---------- Input material

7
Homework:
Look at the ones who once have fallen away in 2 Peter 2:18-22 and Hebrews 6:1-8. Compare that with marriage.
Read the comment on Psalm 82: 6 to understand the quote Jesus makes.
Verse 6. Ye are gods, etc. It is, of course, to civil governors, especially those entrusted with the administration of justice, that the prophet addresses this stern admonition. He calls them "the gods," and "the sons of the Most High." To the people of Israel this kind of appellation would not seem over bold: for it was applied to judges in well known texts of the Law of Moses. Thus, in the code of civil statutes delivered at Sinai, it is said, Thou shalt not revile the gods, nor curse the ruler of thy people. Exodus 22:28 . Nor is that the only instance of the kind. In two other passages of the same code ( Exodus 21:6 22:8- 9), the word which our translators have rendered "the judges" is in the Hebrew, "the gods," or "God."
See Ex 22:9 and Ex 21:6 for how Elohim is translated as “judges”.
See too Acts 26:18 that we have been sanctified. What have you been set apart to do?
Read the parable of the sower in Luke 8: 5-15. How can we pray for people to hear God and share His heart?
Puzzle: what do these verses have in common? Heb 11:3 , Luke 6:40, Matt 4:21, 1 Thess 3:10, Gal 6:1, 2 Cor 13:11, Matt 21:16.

--------------------
---------- Input material

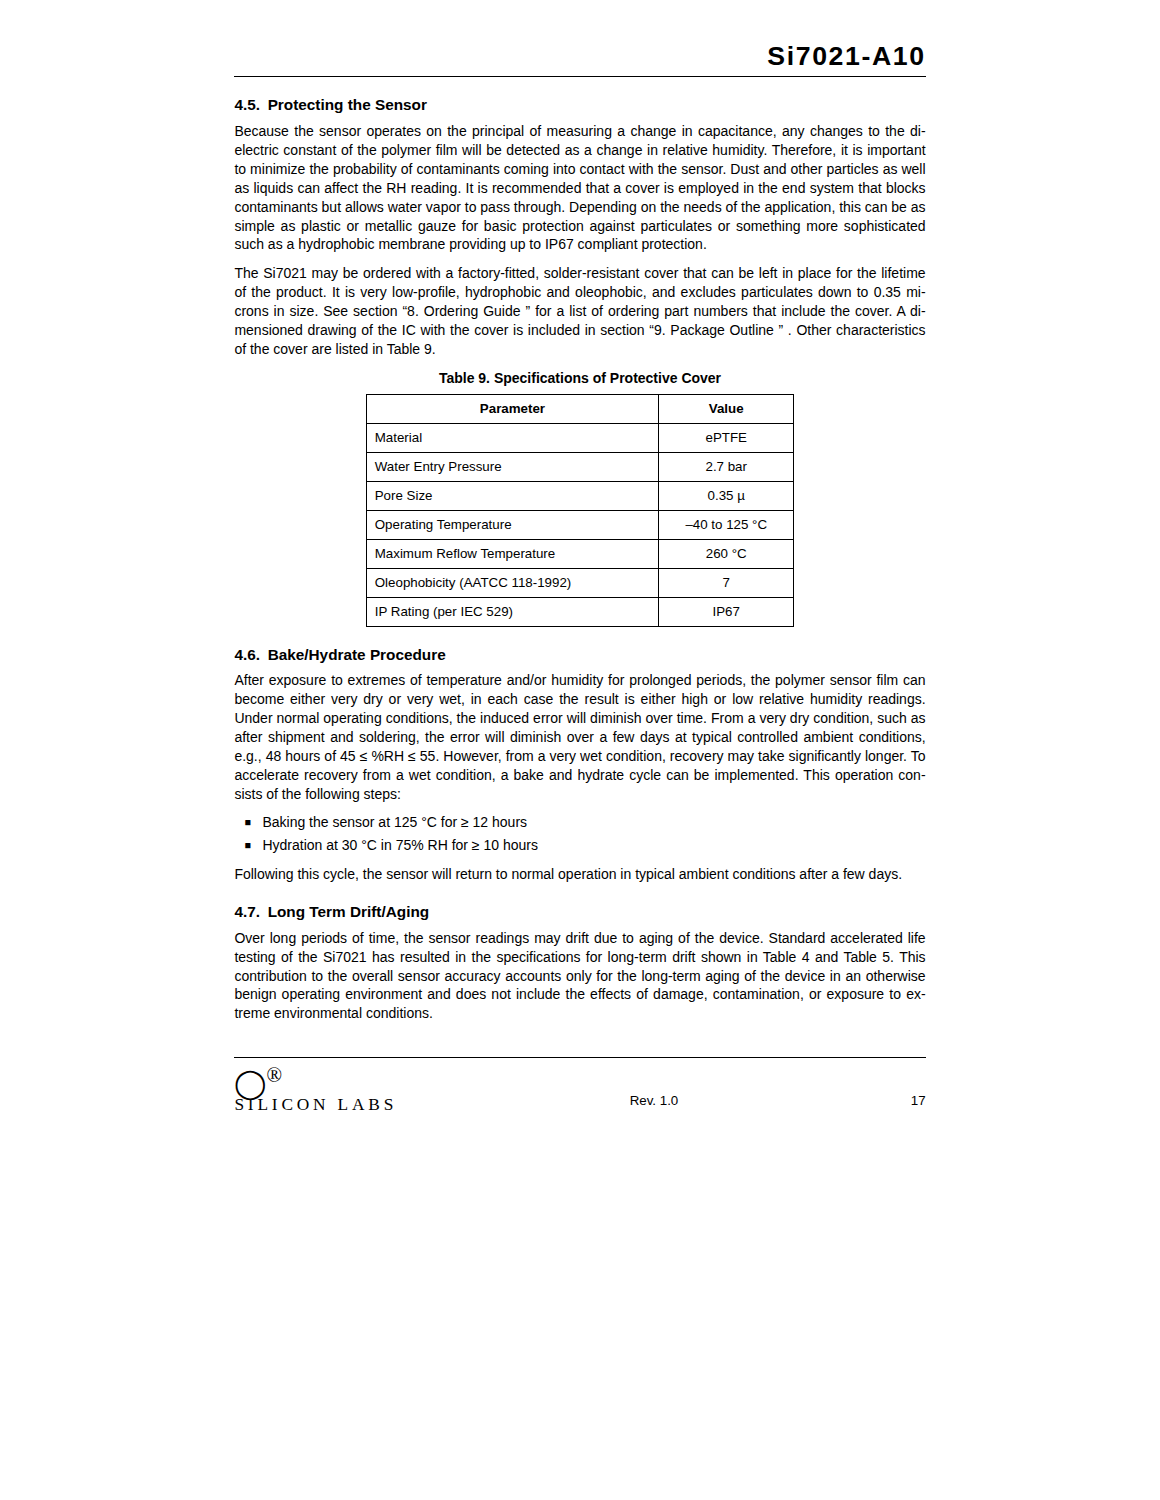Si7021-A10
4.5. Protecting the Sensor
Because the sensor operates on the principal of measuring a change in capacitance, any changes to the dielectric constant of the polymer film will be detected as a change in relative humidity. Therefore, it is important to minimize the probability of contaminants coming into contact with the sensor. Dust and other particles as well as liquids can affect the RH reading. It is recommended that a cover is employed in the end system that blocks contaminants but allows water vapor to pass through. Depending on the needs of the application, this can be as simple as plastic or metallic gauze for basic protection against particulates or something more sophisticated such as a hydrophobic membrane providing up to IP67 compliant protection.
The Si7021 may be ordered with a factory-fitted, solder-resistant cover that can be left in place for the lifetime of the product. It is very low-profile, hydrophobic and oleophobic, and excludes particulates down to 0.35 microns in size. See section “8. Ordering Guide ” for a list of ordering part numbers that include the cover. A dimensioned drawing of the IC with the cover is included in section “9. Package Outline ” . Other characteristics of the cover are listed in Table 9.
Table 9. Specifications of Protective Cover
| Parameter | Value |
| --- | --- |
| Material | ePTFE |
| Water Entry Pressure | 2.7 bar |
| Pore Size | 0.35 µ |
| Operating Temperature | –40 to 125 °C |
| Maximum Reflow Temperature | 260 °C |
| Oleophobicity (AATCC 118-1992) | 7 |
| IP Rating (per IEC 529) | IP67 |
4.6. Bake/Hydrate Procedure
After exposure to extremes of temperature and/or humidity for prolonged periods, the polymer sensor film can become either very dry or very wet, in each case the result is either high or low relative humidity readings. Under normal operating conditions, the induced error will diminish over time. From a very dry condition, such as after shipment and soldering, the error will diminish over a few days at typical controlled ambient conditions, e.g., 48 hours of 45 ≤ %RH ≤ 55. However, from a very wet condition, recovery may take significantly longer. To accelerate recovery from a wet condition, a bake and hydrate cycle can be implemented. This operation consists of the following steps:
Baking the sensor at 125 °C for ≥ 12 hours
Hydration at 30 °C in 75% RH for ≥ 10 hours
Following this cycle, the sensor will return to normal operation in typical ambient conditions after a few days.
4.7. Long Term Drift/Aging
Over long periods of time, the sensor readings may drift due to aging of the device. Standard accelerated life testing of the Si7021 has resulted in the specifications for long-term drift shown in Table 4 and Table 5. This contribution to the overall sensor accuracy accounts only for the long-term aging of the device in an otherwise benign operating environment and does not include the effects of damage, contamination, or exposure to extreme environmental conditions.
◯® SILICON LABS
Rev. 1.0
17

--------------------

Taking the entries above, restate exactly those lines that fall between the line with "to 125 °C |" and the line with "4.7. Long Term Drift/Aging", keeping both of those lines too.

**Problem solution**:
| Operating Temperature | –40 to 125 °C |
| Maximum Reflow Temperature | 260 °C |
| Oleophobicity (AATCC 118-1992) | 7 |
| IP Rating (per IEC 529) | IP67 |
4.6. Bake/Hydrate Procedure
After exposure to extremes of temperature and/or humidity for prolonged periods, the polymer sensor film can become either very dry or very wet, in each case the result is either high or low relative humidity readings. Under normal operating conditions, the induced error will diminish over time. From a very dry condition, such as after shipment and soldering, the error will diminish over a few days at typical controlled ambient conditions, e.g., 48 hours of 45 ≤ %RH ≤ 55. However, from a very wet condition, recovery may take significantly longer. To accelerate recovery from a wet condition, a bake and hydrate cycle can be implemented. This operation consists of the following steps:
Baking the sensor at 125 °C for ≥ 12 hours
Hydration at 30 °C in 75% RH for ≥ 10 hours
Following this cycle, the sensor will return to normal operation in typical ambient conditions after a few days.
4.7. Long Term Drift/Aging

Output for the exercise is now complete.